Description of the task:
Every line below that has the string "rotate" needs to be copied.

Source material:
========

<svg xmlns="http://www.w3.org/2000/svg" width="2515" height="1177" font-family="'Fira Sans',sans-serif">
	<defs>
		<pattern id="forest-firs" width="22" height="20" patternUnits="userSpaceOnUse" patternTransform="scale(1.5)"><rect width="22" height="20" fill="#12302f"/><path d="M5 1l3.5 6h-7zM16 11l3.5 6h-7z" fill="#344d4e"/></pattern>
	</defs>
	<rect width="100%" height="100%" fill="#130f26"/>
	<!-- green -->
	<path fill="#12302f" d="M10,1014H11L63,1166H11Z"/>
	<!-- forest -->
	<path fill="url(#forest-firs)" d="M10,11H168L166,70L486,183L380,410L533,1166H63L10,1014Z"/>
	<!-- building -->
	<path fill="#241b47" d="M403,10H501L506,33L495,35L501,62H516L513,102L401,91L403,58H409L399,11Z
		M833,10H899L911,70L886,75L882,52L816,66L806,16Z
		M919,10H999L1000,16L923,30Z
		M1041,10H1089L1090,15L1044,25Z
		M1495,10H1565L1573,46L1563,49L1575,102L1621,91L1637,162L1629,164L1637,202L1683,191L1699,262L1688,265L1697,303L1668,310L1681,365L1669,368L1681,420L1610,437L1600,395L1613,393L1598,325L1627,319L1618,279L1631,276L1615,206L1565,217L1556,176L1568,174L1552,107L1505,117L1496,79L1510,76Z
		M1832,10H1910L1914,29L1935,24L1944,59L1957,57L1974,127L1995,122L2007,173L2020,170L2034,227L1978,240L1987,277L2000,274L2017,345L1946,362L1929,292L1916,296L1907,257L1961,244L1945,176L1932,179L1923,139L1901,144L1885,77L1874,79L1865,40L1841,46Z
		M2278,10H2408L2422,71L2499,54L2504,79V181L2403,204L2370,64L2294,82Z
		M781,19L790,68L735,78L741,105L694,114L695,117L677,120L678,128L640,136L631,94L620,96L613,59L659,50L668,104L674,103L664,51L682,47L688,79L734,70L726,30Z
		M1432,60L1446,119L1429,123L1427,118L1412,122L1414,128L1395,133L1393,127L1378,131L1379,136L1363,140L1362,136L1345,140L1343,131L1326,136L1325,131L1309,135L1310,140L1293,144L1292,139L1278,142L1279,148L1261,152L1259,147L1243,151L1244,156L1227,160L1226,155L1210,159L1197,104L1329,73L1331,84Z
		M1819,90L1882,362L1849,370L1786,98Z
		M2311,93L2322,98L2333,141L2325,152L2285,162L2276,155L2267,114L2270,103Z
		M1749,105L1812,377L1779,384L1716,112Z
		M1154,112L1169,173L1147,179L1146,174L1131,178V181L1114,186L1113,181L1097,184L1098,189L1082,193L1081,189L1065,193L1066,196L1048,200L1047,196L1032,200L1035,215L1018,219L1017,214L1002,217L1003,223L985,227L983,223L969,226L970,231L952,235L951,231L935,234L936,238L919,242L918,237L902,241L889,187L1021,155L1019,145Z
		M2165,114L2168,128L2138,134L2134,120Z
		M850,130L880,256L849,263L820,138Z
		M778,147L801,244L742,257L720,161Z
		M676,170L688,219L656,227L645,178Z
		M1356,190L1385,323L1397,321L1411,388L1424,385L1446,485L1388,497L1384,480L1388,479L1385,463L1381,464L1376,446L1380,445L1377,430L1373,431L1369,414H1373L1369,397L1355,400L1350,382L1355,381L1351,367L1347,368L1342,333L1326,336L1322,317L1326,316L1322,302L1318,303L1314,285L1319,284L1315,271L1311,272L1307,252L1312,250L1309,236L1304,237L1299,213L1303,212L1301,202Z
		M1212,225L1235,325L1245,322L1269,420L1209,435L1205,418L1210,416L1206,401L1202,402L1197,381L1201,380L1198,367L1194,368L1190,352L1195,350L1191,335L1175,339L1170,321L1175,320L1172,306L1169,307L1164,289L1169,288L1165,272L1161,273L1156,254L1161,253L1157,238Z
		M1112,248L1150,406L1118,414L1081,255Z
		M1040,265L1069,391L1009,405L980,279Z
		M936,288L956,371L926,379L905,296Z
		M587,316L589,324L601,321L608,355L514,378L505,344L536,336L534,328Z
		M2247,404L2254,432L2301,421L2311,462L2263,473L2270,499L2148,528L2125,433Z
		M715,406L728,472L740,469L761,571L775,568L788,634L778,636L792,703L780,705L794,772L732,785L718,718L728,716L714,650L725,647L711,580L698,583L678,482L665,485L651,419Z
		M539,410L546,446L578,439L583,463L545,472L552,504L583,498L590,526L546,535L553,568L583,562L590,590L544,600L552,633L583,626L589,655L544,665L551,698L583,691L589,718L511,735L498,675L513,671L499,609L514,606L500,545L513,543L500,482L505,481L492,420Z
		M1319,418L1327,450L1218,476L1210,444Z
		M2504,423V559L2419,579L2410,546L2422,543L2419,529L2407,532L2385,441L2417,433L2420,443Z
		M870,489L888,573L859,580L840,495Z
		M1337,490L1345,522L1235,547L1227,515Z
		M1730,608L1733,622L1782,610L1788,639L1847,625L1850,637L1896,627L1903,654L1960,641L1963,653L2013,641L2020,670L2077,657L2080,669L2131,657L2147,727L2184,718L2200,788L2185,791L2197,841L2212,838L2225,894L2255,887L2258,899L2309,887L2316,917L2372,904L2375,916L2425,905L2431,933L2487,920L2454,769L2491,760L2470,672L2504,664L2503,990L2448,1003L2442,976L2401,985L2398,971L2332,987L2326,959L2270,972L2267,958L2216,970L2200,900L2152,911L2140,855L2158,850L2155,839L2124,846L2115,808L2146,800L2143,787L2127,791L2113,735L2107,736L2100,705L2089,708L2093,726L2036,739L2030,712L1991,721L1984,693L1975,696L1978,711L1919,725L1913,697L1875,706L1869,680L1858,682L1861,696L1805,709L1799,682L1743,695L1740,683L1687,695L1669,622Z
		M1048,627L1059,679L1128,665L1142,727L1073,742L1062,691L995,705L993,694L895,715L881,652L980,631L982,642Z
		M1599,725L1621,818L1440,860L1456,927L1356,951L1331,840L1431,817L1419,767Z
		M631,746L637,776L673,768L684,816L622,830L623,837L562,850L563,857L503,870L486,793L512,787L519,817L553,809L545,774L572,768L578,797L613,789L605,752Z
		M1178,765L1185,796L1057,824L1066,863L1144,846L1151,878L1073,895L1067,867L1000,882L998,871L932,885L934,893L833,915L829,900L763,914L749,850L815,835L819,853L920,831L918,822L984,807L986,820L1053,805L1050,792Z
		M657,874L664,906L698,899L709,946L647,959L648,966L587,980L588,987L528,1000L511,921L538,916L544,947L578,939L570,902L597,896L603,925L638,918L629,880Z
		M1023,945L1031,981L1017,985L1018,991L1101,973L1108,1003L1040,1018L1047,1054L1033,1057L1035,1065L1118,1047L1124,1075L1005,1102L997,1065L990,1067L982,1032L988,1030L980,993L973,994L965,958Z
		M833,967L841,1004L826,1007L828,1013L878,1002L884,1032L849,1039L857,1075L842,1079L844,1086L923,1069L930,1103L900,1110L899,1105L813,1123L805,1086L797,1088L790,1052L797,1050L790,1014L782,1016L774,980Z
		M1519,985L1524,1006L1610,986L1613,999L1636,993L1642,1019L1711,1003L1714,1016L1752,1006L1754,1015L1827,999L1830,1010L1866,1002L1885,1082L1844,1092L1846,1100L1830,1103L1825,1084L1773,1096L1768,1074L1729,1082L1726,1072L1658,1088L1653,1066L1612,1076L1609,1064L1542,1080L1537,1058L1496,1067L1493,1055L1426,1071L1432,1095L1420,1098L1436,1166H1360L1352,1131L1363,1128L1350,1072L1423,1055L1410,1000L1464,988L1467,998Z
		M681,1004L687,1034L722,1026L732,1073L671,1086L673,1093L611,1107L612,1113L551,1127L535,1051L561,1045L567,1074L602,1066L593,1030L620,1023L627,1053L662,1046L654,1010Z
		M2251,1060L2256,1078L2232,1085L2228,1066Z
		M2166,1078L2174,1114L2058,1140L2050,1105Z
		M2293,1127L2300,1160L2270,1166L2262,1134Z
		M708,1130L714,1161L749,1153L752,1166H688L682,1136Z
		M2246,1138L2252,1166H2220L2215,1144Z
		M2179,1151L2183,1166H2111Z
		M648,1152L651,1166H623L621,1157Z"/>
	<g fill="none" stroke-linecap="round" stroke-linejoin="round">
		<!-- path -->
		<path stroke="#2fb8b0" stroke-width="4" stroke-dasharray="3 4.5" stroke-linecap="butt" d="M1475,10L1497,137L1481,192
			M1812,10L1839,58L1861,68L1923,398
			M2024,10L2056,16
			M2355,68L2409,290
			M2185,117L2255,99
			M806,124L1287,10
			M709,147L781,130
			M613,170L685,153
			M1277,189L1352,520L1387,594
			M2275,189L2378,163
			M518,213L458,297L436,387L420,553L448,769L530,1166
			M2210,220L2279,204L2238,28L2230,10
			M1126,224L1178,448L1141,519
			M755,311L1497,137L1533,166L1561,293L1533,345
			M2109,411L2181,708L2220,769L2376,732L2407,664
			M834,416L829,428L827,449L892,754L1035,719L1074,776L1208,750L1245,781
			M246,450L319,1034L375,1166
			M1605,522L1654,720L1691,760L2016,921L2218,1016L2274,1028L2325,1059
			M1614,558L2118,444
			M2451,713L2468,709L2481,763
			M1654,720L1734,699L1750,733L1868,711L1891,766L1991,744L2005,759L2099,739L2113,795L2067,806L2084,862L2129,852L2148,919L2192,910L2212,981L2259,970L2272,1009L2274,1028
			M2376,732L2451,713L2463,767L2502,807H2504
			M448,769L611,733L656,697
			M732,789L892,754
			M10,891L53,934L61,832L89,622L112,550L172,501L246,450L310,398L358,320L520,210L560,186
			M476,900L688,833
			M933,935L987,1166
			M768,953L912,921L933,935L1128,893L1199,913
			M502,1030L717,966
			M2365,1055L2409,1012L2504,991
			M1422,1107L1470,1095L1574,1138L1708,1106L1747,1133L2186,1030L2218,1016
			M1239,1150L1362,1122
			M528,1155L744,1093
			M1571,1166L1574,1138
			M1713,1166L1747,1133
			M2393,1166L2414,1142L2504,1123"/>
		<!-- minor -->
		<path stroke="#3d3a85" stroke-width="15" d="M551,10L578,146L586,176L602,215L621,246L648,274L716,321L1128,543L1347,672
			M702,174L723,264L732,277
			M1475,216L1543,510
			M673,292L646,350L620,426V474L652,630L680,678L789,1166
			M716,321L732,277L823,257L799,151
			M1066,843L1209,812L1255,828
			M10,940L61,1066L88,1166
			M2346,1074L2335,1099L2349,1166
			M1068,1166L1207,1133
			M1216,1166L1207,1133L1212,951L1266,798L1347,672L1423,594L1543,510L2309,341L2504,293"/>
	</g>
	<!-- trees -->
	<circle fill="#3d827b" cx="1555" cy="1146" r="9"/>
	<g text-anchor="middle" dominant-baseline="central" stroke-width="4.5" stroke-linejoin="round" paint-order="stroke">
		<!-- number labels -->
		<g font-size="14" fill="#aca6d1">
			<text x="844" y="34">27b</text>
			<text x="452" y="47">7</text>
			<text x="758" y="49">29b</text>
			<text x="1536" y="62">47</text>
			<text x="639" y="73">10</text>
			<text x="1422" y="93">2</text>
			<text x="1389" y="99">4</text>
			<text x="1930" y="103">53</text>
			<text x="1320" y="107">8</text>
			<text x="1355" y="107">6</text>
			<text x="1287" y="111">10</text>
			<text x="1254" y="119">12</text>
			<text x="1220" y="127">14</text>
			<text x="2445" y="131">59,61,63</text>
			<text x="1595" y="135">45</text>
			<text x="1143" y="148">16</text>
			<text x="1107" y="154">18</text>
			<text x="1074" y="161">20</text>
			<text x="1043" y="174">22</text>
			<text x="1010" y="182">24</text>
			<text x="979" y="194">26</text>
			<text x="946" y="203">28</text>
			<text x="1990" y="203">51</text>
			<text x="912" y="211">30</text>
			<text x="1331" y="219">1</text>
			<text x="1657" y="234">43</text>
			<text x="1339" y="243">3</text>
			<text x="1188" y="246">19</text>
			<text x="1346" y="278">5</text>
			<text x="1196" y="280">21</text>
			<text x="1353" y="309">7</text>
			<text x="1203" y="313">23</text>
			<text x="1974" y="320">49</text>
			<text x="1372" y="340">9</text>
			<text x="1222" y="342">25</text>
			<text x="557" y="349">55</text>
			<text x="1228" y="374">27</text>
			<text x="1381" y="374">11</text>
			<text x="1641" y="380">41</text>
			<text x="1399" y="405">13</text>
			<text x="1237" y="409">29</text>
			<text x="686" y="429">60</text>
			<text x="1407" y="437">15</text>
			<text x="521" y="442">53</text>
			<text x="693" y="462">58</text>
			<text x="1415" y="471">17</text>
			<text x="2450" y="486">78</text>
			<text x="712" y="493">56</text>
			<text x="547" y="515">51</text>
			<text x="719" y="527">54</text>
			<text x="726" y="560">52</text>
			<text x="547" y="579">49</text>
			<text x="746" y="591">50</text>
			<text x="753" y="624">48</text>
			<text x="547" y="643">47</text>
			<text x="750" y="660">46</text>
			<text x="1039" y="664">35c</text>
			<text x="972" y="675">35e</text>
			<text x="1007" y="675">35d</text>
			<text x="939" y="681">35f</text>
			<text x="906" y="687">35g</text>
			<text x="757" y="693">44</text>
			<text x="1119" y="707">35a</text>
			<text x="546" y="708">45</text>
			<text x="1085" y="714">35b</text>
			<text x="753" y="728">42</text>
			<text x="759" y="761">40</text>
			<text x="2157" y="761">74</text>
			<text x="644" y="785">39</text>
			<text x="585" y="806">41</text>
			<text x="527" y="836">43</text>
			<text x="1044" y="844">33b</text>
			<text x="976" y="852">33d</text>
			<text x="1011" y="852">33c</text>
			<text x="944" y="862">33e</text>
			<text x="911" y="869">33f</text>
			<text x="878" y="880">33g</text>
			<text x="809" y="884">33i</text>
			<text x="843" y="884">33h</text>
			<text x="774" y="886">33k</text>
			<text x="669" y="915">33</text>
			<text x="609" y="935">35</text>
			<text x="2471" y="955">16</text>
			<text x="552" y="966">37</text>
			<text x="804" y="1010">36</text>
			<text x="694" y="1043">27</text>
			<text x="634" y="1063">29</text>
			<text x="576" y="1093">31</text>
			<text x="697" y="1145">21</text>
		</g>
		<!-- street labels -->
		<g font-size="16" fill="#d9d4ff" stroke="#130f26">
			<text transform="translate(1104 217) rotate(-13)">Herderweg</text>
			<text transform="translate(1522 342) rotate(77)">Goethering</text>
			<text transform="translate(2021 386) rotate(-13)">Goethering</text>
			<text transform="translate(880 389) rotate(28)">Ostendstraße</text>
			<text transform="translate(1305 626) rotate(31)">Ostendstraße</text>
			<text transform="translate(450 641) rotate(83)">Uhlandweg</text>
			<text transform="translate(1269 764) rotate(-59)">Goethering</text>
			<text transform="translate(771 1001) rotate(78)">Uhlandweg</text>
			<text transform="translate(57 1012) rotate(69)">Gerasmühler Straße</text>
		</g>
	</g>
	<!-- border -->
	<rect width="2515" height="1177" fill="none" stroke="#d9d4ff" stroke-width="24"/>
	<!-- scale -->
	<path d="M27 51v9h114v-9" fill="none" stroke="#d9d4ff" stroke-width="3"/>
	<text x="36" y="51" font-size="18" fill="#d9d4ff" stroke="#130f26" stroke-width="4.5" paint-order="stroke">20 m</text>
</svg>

========

Response to this task:
			<text transform="translate(1104 217) rotate(-13)">Herderweg</text>
			<text transform="translate(1522 342) rotate(77)">Goethering</text>
			<text transform="translate(2021 386) rotate(-13)">Goethering</text>
			<text transform="translate(880 389) rotate(28)">Ostendstraße</text>
			<text transform="translate(1305 626) rotate(31)">Ostendstraße</text>
			<text transform="translate(450 641) rotate(83)">Uhlandweg</text>
			<text transform="translate(1269 764) rotate(-59)">Goethering</text>
			<text transform="translate(771 1001) rotate(78)">Uhlandweg</text>
			<text transform="translate(57 1012) rotate(69)">Gerasmühler Straße</text>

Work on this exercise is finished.